DISCLAIMER:
 This rant is brought to you by the Constitution—what’s left of it—and by the number 6, as in the six black-robed turds who decided the courts should work like DMV lines: slow, redundant, and absolutely incapable of saving your ass in real time. Side effects include whiplash, indigestion, and a sudden desire to scream into the void.
So here's the setup:
Let’s say your government wakes up one morning and decides, “Hey! What if we make some Americans not American anymore?” Or maybe they skip the paperwork and poof your records vanish—like we already talked about Monday and Tuesday (go read 'em, I'll wait). You try to fight back. You go to court. You say, “Judge, this is bullshit and I’d like everyone affected to be protected until we sort this out.”
And now—thanks to the gang over at SCROTUM, the Supreme Crotch-Tickling Organization for Tyranny Under Mandates—your judge can look you dead in the eye and say, “Sure, I’ll help you, Steve, but everybody else who’s also getting hosed? Yeah… not my problem.”
That’s what this ruling does. It says federal judges can no longer stop a law or executive action for everyone—just for the people actually standing in court. Like the roof’s on fire, and the firefighters are only allowed to put out the flames in your specific room, while the rest of the building burns down.
But wait—it gets better. Because SCOTUS didn’t completely slam the door shut on relief. Oh no. They left a tiny window open… like one of those bathroom vents you can’t fit a hamster through. They said, “You can stop unconstitutional policies nationwide… but only if you’re a class-action lawsuit, and it’s approved by a judge, and you’ve got standing, and a unicorn testified on your behalf under a full moon.”
Meanwhile, let’s do a quick rewind.
 Remember when Biden took office and tried to undo the dumpster fire of the last administration—reinstating basic protections, restoring rights, issuing executive orders that made legal and moral sense? And just when things started to look a little less apocalyptic, some podunk right-wing judge in Texas with a Jesus fish on his gavel would issue a national injunction before the ink was dry?Â
Yeah, that was business as usual.
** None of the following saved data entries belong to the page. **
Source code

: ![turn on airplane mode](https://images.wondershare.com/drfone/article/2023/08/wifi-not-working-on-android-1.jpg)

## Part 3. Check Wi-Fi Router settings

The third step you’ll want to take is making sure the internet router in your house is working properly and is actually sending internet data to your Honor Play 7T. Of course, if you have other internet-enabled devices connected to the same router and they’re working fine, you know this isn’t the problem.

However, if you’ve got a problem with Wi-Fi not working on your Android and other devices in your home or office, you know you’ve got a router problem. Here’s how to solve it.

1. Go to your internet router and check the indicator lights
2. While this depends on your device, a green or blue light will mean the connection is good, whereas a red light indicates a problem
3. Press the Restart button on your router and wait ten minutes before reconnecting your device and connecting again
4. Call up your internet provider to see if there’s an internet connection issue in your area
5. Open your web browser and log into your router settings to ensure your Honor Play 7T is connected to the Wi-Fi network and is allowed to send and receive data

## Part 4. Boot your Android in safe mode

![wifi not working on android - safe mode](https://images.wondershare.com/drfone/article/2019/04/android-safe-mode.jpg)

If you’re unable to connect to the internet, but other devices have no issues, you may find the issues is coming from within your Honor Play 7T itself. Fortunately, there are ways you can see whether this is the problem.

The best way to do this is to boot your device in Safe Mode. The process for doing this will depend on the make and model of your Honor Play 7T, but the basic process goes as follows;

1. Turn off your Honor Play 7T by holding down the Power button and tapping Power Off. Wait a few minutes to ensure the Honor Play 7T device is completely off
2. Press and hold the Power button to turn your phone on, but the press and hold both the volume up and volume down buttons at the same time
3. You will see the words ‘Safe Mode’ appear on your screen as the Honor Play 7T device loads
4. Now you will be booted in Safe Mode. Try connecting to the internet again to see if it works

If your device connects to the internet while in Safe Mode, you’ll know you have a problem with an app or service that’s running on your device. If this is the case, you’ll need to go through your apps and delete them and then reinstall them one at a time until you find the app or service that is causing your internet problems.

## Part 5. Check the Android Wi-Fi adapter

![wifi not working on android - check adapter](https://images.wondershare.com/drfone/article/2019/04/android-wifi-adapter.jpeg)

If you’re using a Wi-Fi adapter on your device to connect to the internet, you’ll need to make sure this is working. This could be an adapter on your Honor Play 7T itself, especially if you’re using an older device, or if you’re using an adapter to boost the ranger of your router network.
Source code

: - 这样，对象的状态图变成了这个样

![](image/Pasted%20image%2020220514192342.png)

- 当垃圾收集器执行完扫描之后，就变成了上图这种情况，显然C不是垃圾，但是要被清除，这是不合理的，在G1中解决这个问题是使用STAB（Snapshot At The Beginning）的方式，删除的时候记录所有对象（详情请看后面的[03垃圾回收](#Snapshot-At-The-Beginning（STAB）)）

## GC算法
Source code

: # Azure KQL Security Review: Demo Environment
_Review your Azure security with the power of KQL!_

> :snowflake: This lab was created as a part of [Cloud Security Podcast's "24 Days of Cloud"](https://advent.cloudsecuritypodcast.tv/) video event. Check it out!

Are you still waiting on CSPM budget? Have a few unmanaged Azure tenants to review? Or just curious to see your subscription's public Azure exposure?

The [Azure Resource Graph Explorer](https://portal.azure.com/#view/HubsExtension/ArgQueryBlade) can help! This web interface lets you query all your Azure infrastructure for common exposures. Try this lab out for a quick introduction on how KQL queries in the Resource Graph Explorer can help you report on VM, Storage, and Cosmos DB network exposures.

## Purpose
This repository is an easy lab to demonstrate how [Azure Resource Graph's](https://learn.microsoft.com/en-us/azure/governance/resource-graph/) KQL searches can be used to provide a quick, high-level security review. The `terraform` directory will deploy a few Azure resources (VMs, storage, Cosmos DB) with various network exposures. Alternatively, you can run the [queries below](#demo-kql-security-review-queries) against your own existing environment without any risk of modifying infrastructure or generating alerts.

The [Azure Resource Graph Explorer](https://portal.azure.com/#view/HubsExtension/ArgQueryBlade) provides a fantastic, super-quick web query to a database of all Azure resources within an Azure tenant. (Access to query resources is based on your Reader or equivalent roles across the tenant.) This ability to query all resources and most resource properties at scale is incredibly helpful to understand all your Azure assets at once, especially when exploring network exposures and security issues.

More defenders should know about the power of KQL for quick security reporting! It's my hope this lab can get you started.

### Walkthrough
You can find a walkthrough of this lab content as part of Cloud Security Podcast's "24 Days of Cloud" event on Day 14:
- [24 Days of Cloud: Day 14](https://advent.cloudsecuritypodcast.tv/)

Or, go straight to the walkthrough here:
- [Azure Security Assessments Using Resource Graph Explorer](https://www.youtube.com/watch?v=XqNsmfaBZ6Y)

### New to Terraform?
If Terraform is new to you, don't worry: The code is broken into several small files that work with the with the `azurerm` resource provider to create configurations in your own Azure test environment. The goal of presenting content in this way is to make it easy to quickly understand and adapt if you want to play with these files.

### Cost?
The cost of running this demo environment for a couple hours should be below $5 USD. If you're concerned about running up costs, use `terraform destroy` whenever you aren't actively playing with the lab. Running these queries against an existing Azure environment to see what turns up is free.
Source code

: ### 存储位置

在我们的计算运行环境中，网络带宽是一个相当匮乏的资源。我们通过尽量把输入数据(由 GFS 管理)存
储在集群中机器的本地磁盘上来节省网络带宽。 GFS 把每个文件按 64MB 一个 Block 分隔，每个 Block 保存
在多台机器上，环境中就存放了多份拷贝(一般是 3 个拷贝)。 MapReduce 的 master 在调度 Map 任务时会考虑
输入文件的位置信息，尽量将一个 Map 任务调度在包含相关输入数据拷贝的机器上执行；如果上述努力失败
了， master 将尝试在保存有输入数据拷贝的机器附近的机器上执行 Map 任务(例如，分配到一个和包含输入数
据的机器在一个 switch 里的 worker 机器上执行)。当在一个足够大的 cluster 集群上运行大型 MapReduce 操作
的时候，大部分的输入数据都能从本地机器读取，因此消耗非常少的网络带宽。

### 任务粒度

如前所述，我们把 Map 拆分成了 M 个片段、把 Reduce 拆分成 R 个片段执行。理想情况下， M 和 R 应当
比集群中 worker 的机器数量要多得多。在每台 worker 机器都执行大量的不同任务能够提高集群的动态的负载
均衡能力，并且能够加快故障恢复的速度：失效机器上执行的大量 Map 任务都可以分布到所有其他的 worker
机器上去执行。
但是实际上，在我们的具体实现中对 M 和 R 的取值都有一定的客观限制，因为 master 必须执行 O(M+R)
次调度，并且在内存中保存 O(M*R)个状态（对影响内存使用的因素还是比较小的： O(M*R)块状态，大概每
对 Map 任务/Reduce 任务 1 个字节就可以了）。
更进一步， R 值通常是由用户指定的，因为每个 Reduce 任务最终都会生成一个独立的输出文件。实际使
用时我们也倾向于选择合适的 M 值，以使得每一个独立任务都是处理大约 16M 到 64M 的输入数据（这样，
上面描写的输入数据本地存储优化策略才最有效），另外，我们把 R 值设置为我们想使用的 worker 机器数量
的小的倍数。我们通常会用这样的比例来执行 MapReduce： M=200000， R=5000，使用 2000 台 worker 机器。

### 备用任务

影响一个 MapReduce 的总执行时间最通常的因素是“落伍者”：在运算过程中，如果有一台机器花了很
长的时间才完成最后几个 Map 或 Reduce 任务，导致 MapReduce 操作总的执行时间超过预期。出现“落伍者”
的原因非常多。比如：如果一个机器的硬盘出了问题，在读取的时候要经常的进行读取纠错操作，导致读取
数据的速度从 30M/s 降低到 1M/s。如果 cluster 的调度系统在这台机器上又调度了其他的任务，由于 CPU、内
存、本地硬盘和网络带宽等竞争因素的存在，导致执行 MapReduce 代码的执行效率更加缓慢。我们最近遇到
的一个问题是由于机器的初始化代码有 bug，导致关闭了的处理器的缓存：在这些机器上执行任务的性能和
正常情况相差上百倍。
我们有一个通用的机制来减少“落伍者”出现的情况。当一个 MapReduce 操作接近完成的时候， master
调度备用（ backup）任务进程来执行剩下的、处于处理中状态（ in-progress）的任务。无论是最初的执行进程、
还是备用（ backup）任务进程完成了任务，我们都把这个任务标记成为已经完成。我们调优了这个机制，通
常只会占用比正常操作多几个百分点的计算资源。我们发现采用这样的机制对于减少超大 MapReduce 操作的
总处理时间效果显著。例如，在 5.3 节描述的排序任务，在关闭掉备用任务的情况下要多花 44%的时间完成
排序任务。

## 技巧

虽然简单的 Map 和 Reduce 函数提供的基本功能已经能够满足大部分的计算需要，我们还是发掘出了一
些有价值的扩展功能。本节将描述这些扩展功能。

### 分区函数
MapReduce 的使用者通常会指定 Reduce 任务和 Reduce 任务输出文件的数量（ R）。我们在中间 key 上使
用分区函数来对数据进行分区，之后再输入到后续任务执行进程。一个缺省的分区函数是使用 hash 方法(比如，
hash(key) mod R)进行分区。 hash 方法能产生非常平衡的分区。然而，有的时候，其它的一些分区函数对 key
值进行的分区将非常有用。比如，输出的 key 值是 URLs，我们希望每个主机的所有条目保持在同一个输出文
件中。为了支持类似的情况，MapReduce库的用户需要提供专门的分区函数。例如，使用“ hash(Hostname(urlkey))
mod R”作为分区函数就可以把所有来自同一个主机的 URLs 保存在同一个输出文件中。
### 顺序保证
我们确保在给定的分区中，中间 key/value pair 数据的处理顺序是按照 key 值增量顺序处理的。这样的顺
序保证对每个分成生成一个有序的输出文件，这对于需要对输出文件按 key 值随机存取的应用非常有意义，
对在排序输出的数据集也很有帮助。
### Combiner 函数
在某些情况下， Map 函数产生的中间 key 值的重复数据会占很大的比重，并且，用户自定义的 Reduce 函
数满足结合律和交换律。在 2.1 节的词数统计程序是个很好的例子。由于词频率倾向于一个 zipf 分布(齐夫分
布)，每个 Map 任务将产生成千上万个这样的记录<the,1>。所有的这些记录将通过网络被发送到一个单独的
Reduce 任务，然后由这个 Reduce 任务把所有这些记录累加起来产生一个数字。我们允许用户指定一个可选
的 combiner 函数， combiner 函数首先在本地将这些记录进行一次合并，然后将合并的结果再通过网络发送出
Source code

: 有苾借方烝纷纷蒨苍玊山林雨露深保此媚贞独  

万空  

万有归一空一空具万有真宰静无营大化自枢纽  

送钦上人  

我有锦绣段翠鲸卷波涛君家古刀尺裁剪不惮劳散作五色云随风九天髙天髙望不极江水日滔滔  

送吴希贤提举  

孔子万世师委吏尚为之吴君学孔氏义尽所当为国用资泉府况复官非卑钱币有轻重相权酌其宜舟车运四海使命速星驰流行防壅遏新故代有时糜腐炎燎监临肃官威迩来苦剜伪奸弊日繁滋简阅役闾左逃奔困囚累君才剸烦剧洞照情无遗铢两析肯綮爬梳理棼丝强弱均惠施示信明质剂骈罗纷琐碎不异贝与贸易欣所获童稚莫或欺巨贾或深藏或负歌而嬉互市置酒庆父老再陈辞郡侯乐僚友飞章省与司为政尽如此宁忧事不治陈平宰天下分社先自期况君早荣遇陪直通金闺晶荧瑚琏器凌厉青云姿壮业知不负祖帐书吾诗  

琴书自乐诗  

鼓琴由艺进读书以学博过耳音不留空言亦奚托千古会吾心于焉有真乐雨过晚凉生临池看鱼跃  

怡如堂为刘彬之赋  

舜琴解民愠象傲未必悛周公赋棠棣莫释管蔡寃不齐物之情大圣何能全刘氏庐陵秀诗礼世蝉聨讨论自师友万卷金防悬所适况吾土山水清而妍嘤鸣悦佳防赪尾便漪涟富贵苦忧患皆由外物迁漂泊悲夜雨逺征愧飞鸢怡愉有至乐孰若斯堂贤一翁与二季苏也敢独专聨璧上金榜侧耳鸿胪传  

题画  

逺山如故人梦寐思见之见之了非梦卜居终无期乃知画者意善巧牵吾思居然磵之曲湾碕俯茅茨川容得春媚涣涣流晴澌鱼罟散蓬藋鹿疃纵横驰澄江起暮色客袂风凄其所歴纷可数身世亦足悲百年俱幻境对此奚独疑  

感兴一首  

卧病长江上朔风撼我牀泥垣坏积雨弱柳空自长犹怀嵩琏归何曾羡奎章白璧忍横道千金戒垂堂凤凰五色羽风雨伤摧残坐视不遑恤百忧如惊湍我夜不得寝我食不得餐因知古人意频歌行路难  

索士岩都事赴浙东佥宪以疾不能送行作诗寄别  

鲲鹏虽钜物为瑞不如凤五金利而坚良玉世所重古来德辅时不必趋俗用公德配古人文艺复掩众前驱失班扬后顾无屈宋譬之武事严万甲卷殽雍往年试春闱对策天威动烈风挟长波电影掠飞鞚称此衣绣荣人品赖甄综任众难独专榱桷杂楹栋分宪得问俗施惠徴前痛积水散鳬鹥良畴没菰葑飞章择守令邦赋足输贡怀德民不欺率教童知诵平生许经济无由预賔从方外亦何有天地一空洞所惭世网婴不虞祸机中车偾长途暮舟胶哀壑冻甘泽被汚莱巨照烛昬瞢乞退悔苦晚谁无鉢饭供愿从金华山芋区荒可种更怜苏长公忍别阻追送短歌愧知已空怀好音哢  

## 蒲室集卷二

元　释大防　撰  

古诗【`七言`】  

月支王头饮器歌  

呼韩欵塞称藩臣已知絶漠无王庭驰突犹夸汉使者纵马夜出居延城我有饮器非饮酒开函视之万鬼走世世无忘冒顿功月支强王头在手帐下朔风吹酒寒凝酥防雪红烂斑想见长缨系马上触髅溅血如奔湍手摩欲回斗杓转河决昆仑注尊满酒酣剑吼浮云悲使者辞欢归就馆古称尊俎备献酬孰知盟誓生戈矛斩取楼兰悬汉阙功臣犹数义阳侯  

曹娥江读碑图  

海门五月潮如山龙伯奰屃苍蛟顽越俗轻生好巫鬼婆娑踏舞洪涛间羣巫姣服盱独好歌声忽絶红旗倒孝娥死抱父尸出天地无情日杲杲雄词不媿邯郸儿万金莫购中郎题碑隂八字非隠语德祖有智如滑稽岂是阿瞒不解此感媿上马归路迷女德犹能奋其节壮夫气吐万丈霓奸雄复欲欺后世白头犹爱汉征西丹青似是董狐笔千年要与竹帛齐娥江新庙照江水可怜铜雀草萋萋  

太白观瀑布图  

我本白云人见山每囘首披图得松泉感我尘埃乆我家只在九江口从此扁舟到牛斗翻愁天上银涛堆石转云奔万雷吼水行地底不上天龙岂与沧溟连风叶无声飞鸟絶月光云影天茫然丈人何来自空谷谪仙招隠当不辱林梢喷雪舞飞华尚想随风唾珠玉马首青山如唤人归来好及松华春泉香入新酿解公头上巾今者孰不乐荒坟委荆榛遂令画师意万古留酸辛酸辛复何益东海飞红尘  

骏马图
And the second Biden took office, half the federal bench in the Lone Star State decided their job was to play Shadow President. Judge Matthew Kacsmaryk (go ahead, spell it however you like—he’s the one who treats the Handmaid’s Tale like a career goal) made headlines blocking access to birth control, stripping protections from LGBTQ+ Americans, freezing immigration actions, and trying to kneecap mifepristone.
Sure, most of his rulings got smacked down by higher courts faster than you can say “you don’t get to legislate from the bench,” but the damage was still done—delays, fear, confusion, and headlines that made every progressive policy look radioactive.
Now suddenly it’s a problem?
Now we need to respect “judicial restraint”?
Now we’re worried about “separation of powers”?
Now, the same people who weaponized the judiciary like it was a flamethrower at a birthday party are clutching their pearls about how much authority a judge has?
Fuck off.
And here’s the real kicker: This ruling helps the next Democratic president. Because guess what, Republicans? Your favorite game—shop for judges like you’re picking out wallpaper at Fascist Depot? Yeah, that gets a little harder now. You can’t just run to one MAGA judge in Amarillo and nuke federal policy for all 330 million of us. You gotta play fair. Boo-fucking-hoo.
But until then, you?
You better lawyer up early and bring everyone you know to file alongside you. Because if your rights are on the chopping block, the courts are now saying: “Don’t worry—we’ll help. One paper cut at a time.”
So happy almost–Independence Day, folks.
Because nothing says liberty and justice for all like “go fuck yourself, your neighbor didn’t file the right form.”
[Curtain. Applause. Angry stomping. George exits, flipping off a copy of the majority opinion.]